Schwäbische Zeitung (Bad Waldsee / Aulendorf)
Bedenkenswerter Vorschlag
Jetzt gilt Wolfgang Schäuble nicht unbedingt als der große Nestor der deutschen Bildungspolitik. Schulthemen waren für den früheren Kanzleramtschef und ehemaligen Innen- und Finanzminister nie wirklich eine Herzensangelegenheit. Aber der Bundestagspräsident mag es, mit pointierten Aussagen für Aufregung zu sorgen. Dass sich Entrüstung und Ablehnung jedoch so schnell Bahn brachen, dürfte selbst den erfahrenen Spitzenpolitiker Schäuble überrascht haben.

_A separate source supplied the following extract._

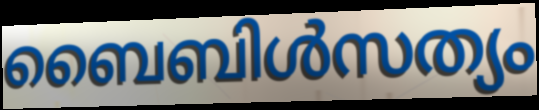
ബൈബിൾസത്യം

In einem Zeitungsinterview hatte der CDU-Politiker verkürzte Sommerferien im Zuge der Corona-Krise ins Spiel gebracht. Ein solcher Schritt böte Schülern die Gelegenheit, den durch die Pandemie versäumten Unterrichtsstoff nachzuholen. Zuvor hatten Bildungsexperten davor gewarnt, dass durch den Schulausfall die Leistungsfähigkeit der Schüler ganz unterschiedlich betroffen sei. Die einen kämen mit Digitalunterricht recht gut klar, die anderen eben nicht, weil sie Frontalunterricht zur Motivation bräuchten oder einfach zu Hause keine Ruhe für konzentriertes Lernen fänden. Von Chancengerechtigkeit könne deshalb keine Rede sein.
Wer dieser Argumentation folgt, der kann auch dem Vorschlag Schäubles einiges abgewinnen, stellt doch Corona alle Bereiche des Lebens auf den Kopf. Baden-Württembergs Kultusministerin Susanne Eisenmann will ihrem Parteifreund aber nicht folgen und hängt unfreiwillig mit ihrer Ablehnung die Latte hoch. Sie will Nachteile für Schüler verhindern und kündigte pädagogisch sinnvolle und faire Lösungen an.
Zweifel sind angebracht. Schon der Übergang vom G-9- auf das G-8Abitur benötigte Jahre, um nun halbwegs zu funktionieren. Und jetzt sollen binnen weniger Tage tragfähige Konzepte vorgestellt werden? Seltsam mutet die Position Eisenmanns auch in einer anderen Hinsicht an. Sie argumentiert mit den Interessen der Gastronomie und der Hotels, die dringend diese Ferien als Einnahmequelle bräuchten. Das mag stimmen, nur gehört eine solche Positionierung nicht ins Pflichtenheft einer Schulministerin. Offenbar probt die CDU-Spitzenkandidatin hier bereits etwas Wahlkampf.